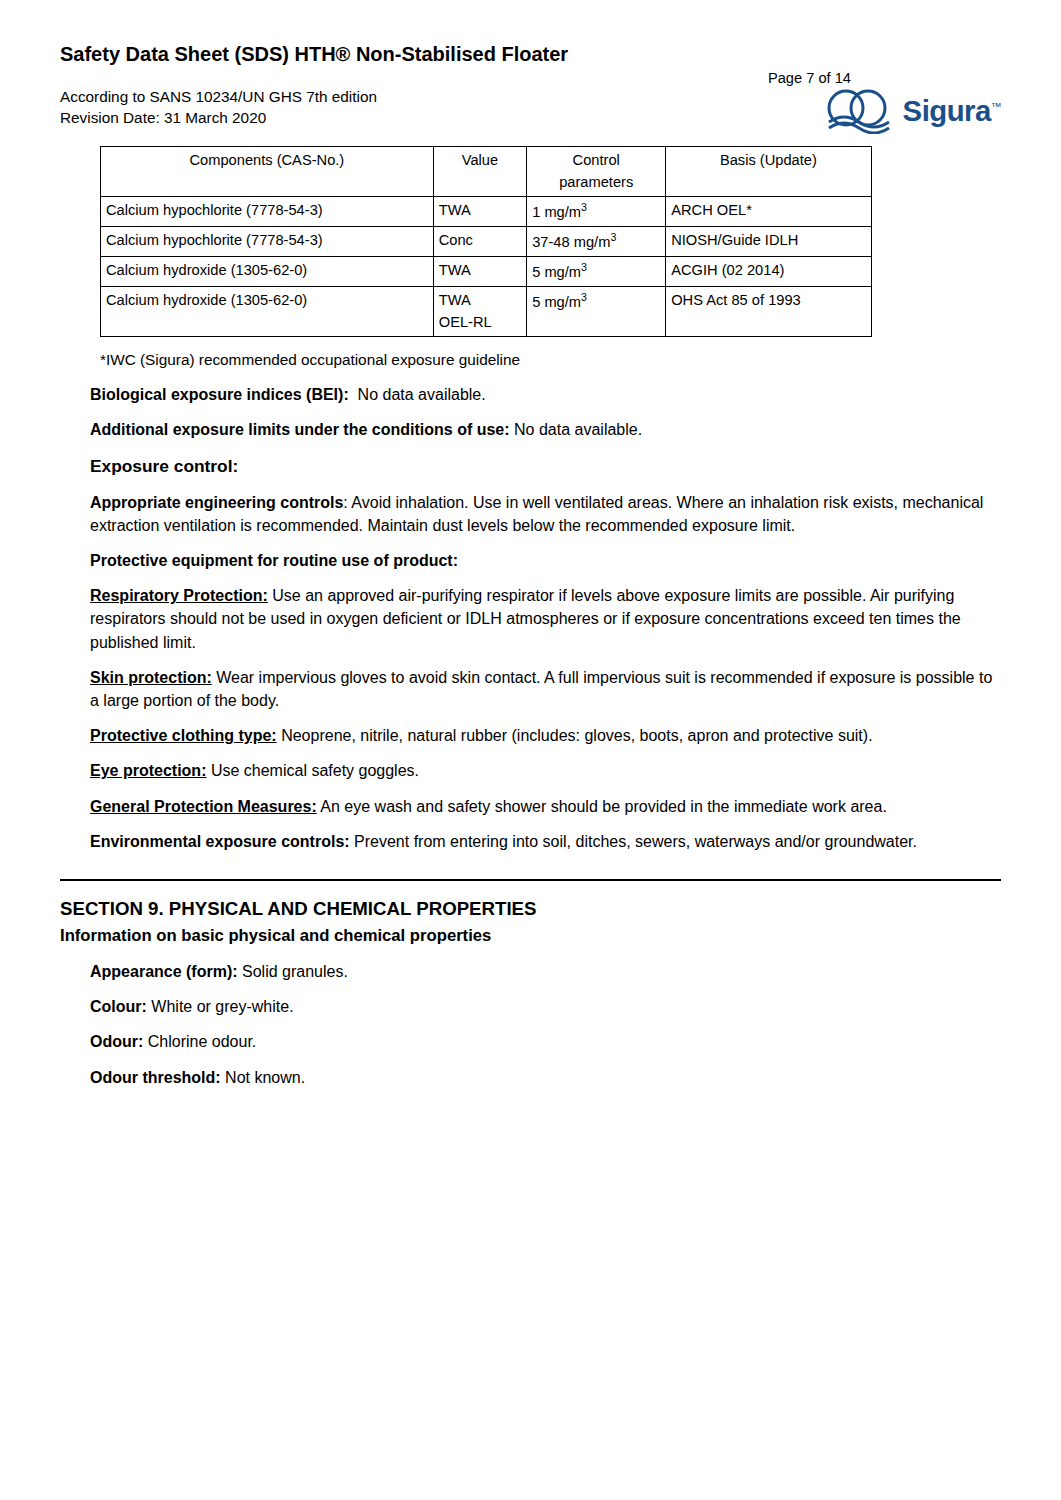Safety Data Sheet (SDS) HTH® Non-Stabilised Floater
Page 7 of 14
According to SANS 10234/UN GHS 7th edition
Revision Date: 31 March 2020
Sigura™
| Components (CAS-No.) | Value | Control parameters | Basis (Update) |
| --- | --- | --- | --- |
| Calcium hypochlorite (7778-54-3) | TWA | 1 mg/m 3 | ARCH OEL* |
| Calcium hypochlorite (7778-54-3) | Conc | 37-48 mg/m 3 | NIOSH/Guide IDLH |
| Calcium hydroxide (1305-62-0) | TWA | 5 mg/m 3 | ACGIH (02 2014) |
| Calcium hydroxide (1305-62-0) | TWA OEL-RL | 5 mg/m 3 | OHS Act 85 of 1993 |
*IWC (Sigura) recommended occupational exposure guideline
Biological exposure indices (BEI): No data available.
Additional exposure limits under the conditions of use: No data available.
Exposure control:
Appropriate engineering controls: Avoid inhalation. Use in well ventilated areas. Where an inhalation risk exists, mechanical extraction ventilation is recommended. Maintain dust levels below the recommended exposure limit.
Protective equipment for routine use of product:
Respiratory Protection: Use an approved air-purifying respirator if levels above exposure limits are possible. Air purifying respirators should not be used in oxygen deficient or IDLH atmospheres or if exposure concentrations exceed ten times the published limit.
Skin protection: Wear impervious gloves to avoid skin contact. A full impervious suit is recommended if exposure is possible to a large portion of the body.
Protective clothing type: Neoprene, nitrile, natural rubber (includes: gloves, boots, apron and protective suit).
Eye protection: Use chemical safety goggles.
General Protection Measures: An eye wash and safety shower should be provided in the immediate work area.
Environmental exposure controls: Prevent from entering into soil, ditches, sewers, waterways and/or groundwater.
SECTION 9. PHYSICAL AND CHEMICAL PROPERTIES
Information on basic physical and chemical properties
Appearance (form): Solid granules.
Colour: White or grey-white.
Odour: Chlorine odour.
Odour threshold: Not known.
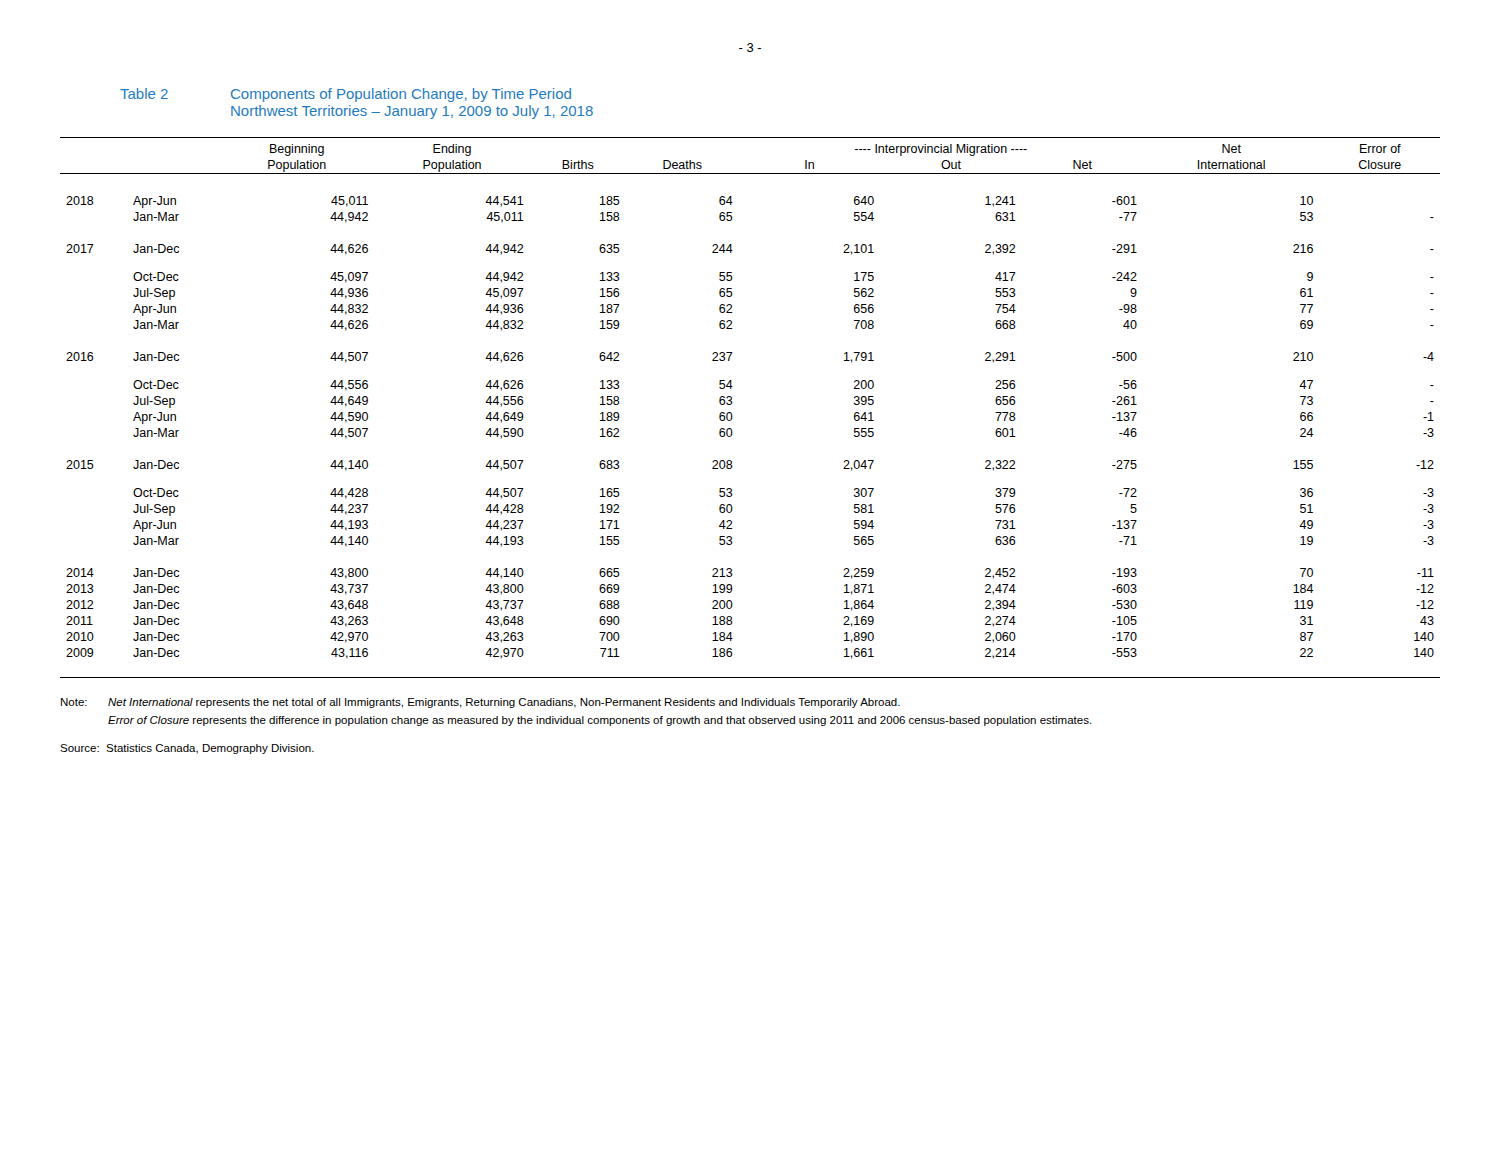- 3 -
Table 2
Components of Population Change, by Time Period
Northwest Territories – January 1, 2009 to July 1, 2018
| | | Beginning | Ending | | | ---- Interprovincial Migration ---- | Net | Error of |
| | | Population | Population | Births | Deaths | In | Out | Net | International | Closure |
| 2018 | Apr-Jun | 45,011 | 44,541 | 185 | 64 | 640 | 1,241 | -601 | 10 | |
| | Jan-Mar | 44,942 | 45,011 | 158 | 65 | 554 | 631 | -77 | 53 | - |
| 2017 | Jan-Dec | 44,626 | 44,942 | 635 | 244 | 2,101 | 2,392 | -291 | 216 | - |
| | Oct-Dec | 45,097 | 44,942 | 133 | 55 | 175 | 417 | -242 | 9 | - |
| | Jul-Sep | 44,936 | 45,097 | 156 | 65 | 562 | 553 | 9 | 61 | - |
| | Apr-Jun | 44,832 | 44,936 | 187 | 62 | 656 | 754 | -98 | 77 | - |
| | Jan-Mar | 44,626 | 44,832 | 159 | 62 | 708 | 668 | 40 | 69 | - |
| 2016 | Jan-Dec | 44,507 | 44,626 | 642 | 237 | 1,791 | 2,291 | -500 | 210 | -4 |
| | Oct-Dec | 44,556 | 44,626 | 133 | 54 | 200 | 256 | -56 | 47 | - |
| | Jul-Sep | 44,649 | 44,556 | 158 | 63 | 395 | 656 | -261 | 73 | - |
| | Apr-Jun | 44,590 | 44,649 | 189 | 60 | 641 | 778 | -137 | 66 | -1 |
| | Jan-Mar | 44,507 | 44,590 | 162 | 60 | 555 | 601 | -46 | 24 | -3 |
| 2015 | Jan-Dec | 44,140 | 44,507 | 683 | 208 | 2,047 | 2,322 | -275 | 155 | -12 |
| | Oct-Dec | 44,428 | 44,507 | 165 | 53 | 307 | 379 | -72 | 36 | -3 |
| | Jul-Sep | 44,237 | 44,428 | 192 | 60 | 581 | 576 | 5 | 51 | -3 |
| | Apr-Jun | 44,193 | 44,237 | 171 | 42 | 594 | 731 | -137 | 49 | -3 |
| | Jan-Mar | 44,140 | 44,193 | 155 | 53 | 565 | 636 | -71 | 19 | -3 |
| 2014 | Jan-Dec | 43,800 | 44,140 | 665 | 213 | 2,259 | 2,452 | -193 | 70 | -11 |
| 2013 | Jan-Dec | 43,737 | 43,800 | 669 | 199 | 1,871 | 2,474 | -603 | 184 | -12 |
| 2012 | Jan-Dec | 43,648 | 43,737 | 688 | 200 | 1,864 | 2,394 | -530 | 119 | -12 |
| 2011 | Jan-Dec | 43,263 | 43,648 | 690 | 188 | 2,169 | 2,274 | -105 | 31 | 43 |
| 2010 | Jan-Dec | 42,970 | 43,263 | 700 | 184 | 1,890 | 2,060 | -170 | 87 | 140 |
| 2009 | Jan-Dec | 43,116 | 42,970 | 711 | 186 | 1,661 | 2,214 | -553 | 22 | 140 |
Note: Net International represents the net total of all Immigrants, Emigrants, Returning Canadians, Non-Permanent Residents and Individuals Temporarily Abroad.
Error of Closure represents the difference in population change as measured by the individual components of growth and that observed using 2011 and 2006 census-based population estimates.
Source: Statistics Canada, Demography Division.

— What is expected —
The expected output is the material above, repeated exactly and free of pictures.

— Response —
Safety Data Sheet (SDS) HTH® Non-Stabilised Floater
Page 7 of 14
According to SANS 10234/UN GHS 7th edition
Revision Date: 31 March 2020
Sigura™
| Components (CAS-No.) | Value | Control parameters | Basis (Update) |
| --- | --- | --- | --- |
| Calcium hypochlorite (7778-54-3) | TWA | 1 mg/m 3 | ARCH OEL* |
| Calcium hypochlorite (7778-54-3) | Conc | 37-48 mg/m 3 | NIOSH/Guide IDLH |
| Calcium hydroxide (1305-62-0) | TWA | 5 mg/m 3 | ACGIH (02 2014) |
| Calcium hydroxide (1305-62-0) | TWA OEL-RL | 5 mg/m 3 | OHS Act 85 of 1993 |
*IWC (Sigura) recommended occupational exposure guideline
Biological exposure indices (BEI): No data available.
Additional exposure limits under the conditions of use: No data available.
Exposure control:
Appropriate engineering controls: Avoid inhalation. Use in well ventilated areas. Where an inhalation risk exists, mechanical extraction ventilation is recommended. Maintain dust levels below the recommended exposure limit.
Protective equipment for routine use of product:
Respiratory Protection: Use an approved air-purifying respirator if levels above exposure limits are possible. Air purifying respirators should not be used in oxygen deficient or IDLH atmospheres or if exposure concentrations exceed ten times the published limit.
Skin protection: Wear impervious gloves to avoid skin contact. A full impervious suit is recommended if exposure is possible to a large portion of the body.
Protective clothing type: Neoprene, nitrile, natural rubber (includes: gloves, boots, apron and protective suit).
Eye protection: Use chemical safety goggles.
General Protection Measures: An eye wash and safety shower should be provided in the immediate work area.
Environmental exposure controls: Prevent from entering into soil, ditches, sewers, waterways and/or groundwater.
SECTION 9. PHYSICAL AND CHEMICAL PROPERTIES
Information on basic physical and chemical properties
Appearance (form): Solid granules.
Colour: White or grey-white.
Odour: Chlorine odour.
Odour threshold: Not known.
- 3 -
Table 2
Components of Population Change, by Time Period
Northwest Territories – January 1, 2009 to July 1, 2018
| | | Beginning | Ending | | | ---- Interprovincial Migration ---- | Net | Error of |
| | | Population | Population | Births | Deaths | In | Out | Net | International | Closure |
| 2018 | Apr-Jun | 45,011 | 44,541 | 185 | 64 | 640 | 1,241 | -601 | 10 | |
| | Jan-Mar | 44,942 | 45,011 | 158 | 65 | 554 | 631 | -77 | 53 | - |
| 2017 | Jan-Dec | 44,626 | 44,942 | 635 | 244 | 2,101 | 2,392 | -291 | 216 | - |
| | Oct-Dec | 45,097 | 44,942 | 133 | 55 | 175 | 417 | -242 | 9 | - |
| | Jul-Sep | 44,936 | 45,097 | 156 | 65 | 562 | 553 | 9 | 61 | - |
| | Apr-Jun | 44,832 | 44,936 | 187 | 62 | 656 | 754 | -98 | 77 | - |
| | Jan-Mar | 44,626 | 44,832 | 159 | 62 | 708 | 668 | 40 | 69 | - |
| 2016 | Jan-Dec | 44,507 | 44,626 | 642 | 237 | 1,791 | 2,291 | -500 | 210 | -4 |
| | Oct-Dec | 44,556 | 44,626 | 133 | 54 | 200 | 256 | -56 | 47 | - |
| | Jul-Sep | 44,649 | 44,556 | 158 | 63 | 395 | 656 | -261 | 73 | - |
| | Apr-Jun | 44,590 | 44,649 | 189 | 60 | 641 | 778 | -137 | 66 | -1 |
| | Jan-Mar | 44,507 | 44,590 | 162 | 60 | 555 | 601 | -46 | 24 | -3 |
| 2015 | Jan-Dec | 44,140 | 44,507 | 683 | 208 | 2,047 | 2,322 | -275 | 155 | -12 |
| | Oct-Dec | 44,428 | 44,507 | 165 | 53 | 307 | 379 | -72 | 36 | -3 |
| | Jul-Sep | 44,237 | 44,428 | 192 | 60 | 581 | 576 | 5 | 51 | -3 |
| | Apr-Jun | 44,193 | 44,237 | 171 | 42 | 594 | 731 | -137 | 49 | -3 |
| | Jan-Mar | 44,140 | 44,193 | 155 | 53 | 565 | 636 | -71 | 19 | -3 |
| 2014 | Jan-Dec | 43,800 | 44,140 | 665 | 213 | 2,259 | 2,452 | -193 | 70 | -11 |
| 2013 | Jan-Dec | 43,737 | 43,800 | 669 | 199 | 1,871 | 2,474 | -603 | 184 | -12 |
| 2012 | Jan-Dec | 43,648 | 43,737 | 688 | 200 | 1,864 | 2,394 | -530 | 119 | -12 |
| 2011 | Jan-Dec | 43,263 | 43,648 | 690 | 188 | 2,169 | 2,274 | -105 | 31 | 43 |
| 2010 | Jan-Dec | 42,970 | 43,263 | 700 | 184 | 1,890 | 2,060 | -170 | 87 | 140 |
| 2009 | Jan-Dec | 43,116 | 42,970 | 711 | 186 | 1,661 | 2,214 | -553 | 22 | 140 |
Note: Net International represents the net total of all Immigrants, Emigrants, Returning Canadians, Non-Permanent Residents and Individuals Temporarily Abroad.
Error of Closure represents the difference in population change as measured by the individual components of growth and that observed using 2011 and 2006 census-based population estimates.
Source: Statistics Canada, Demography Division.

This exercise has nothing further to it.